# [REQUIRED ACTION]
Which lines of the records contain the word "What"? Case counts. Report each such line in full.

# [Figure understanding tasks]

_ _ _ _

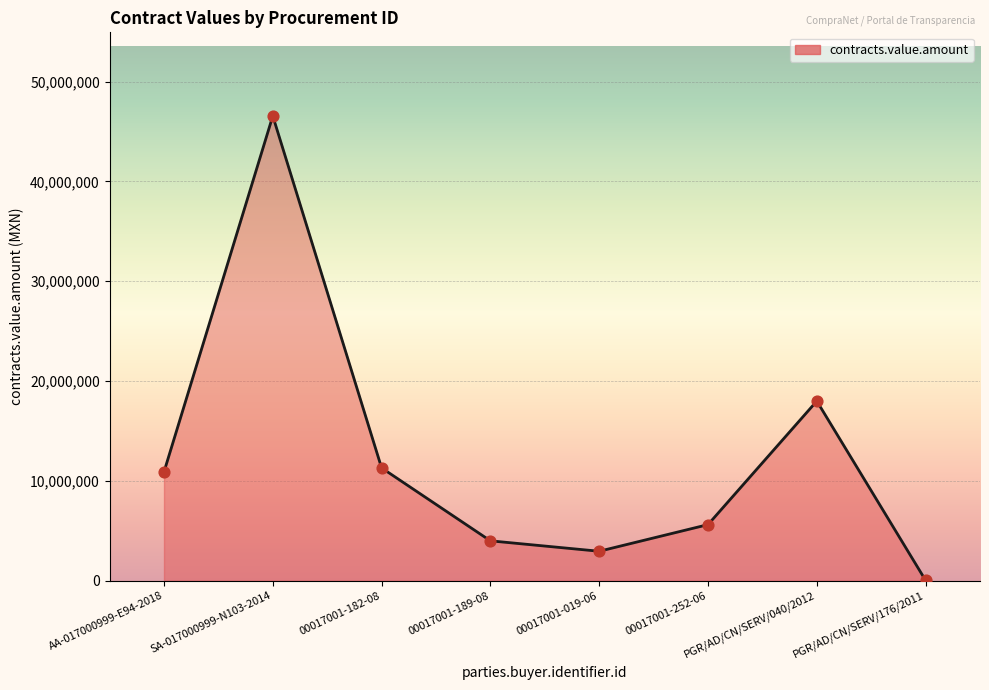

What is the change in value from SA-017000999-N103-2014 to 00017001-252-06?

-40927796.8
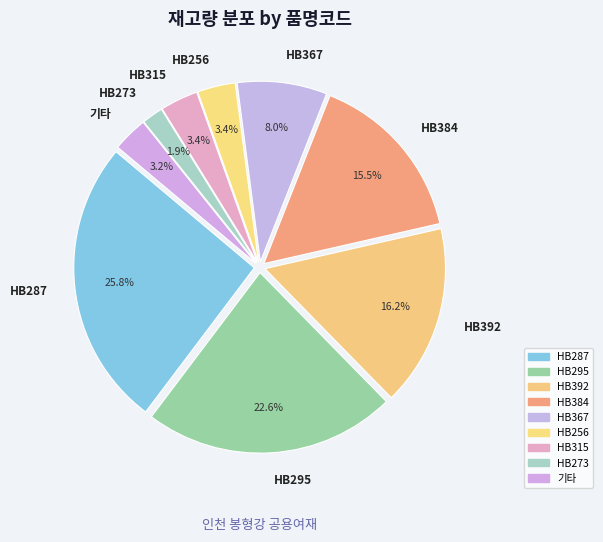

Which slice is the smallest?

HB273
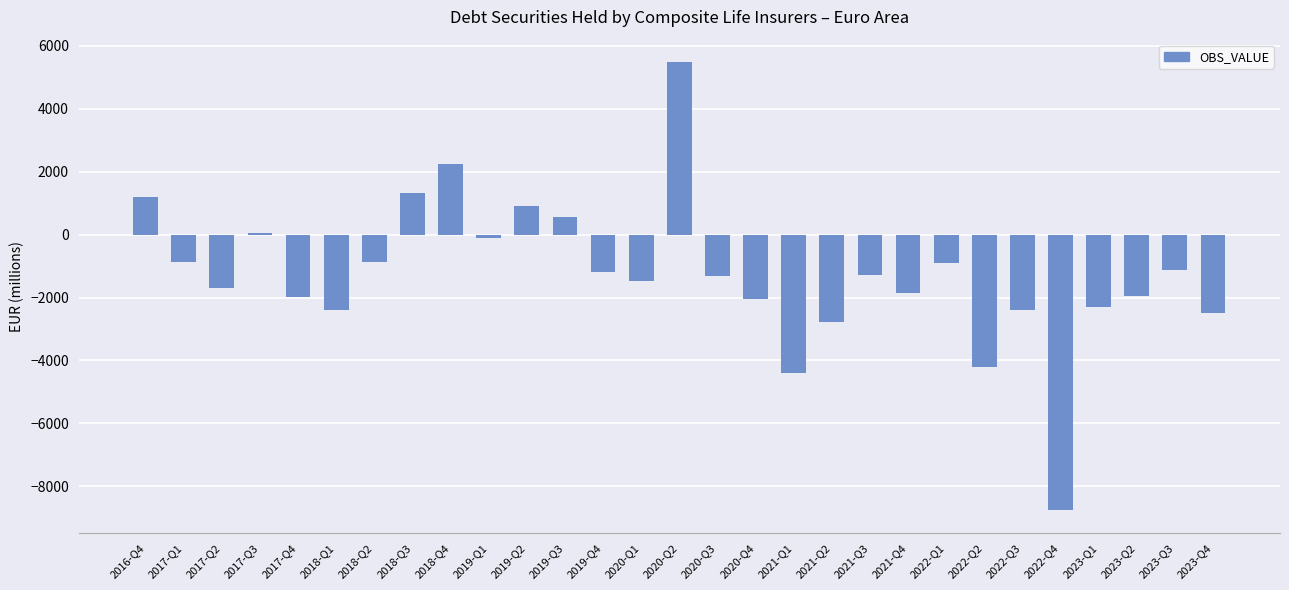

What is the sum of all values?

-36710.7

_ _ _ _

# [TASK OUTPUT]
What is the change in value from SA-017000999-N103-2014 to 00017001-252-06?
What is the sum of all values?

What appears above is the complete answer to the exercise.